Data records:
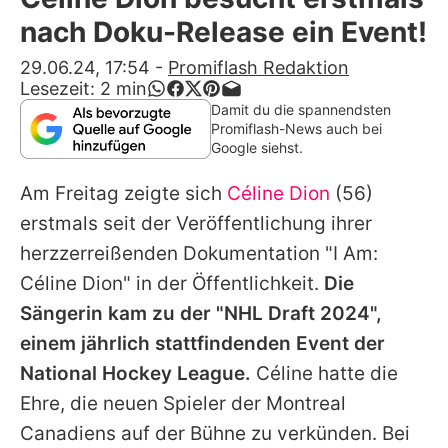
Alle Themen auf Promiflash
nach Doku-Release ein Event!
Jobs
29.06.24, 17:54
-
Promiflash Redaktion
Lesezeit:
2
min
App runterladen
Damit du die spannendsten
Promiflash-News auch bei
Team
Google siehst.
Redaktionelle Richtlinien
Am Freitag zeigte sich
Céline Dion
(56)
erstmals seit der Veröffentlichung ihrer
Impressum
herzzerreißenden Dokumentation "I Am:
Datenschutzerklärung
Céline
Dion" in der Öffentlichkeit.
Die
Sängerin kam zu der "NHL Draft 2024",
Nutzungsbedingungen
einem jährlich stattfindenden Event der
Utiq verwalten
National Hockey League.
Céline
hatte die
Ehre, die neuen Spieler der Montreal
Canadiens auf der Bühne zu verkünden. Bei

What you have to do:
Using the data above, count the lines that include "Promiflash" and write the number alone.

Written solution:
3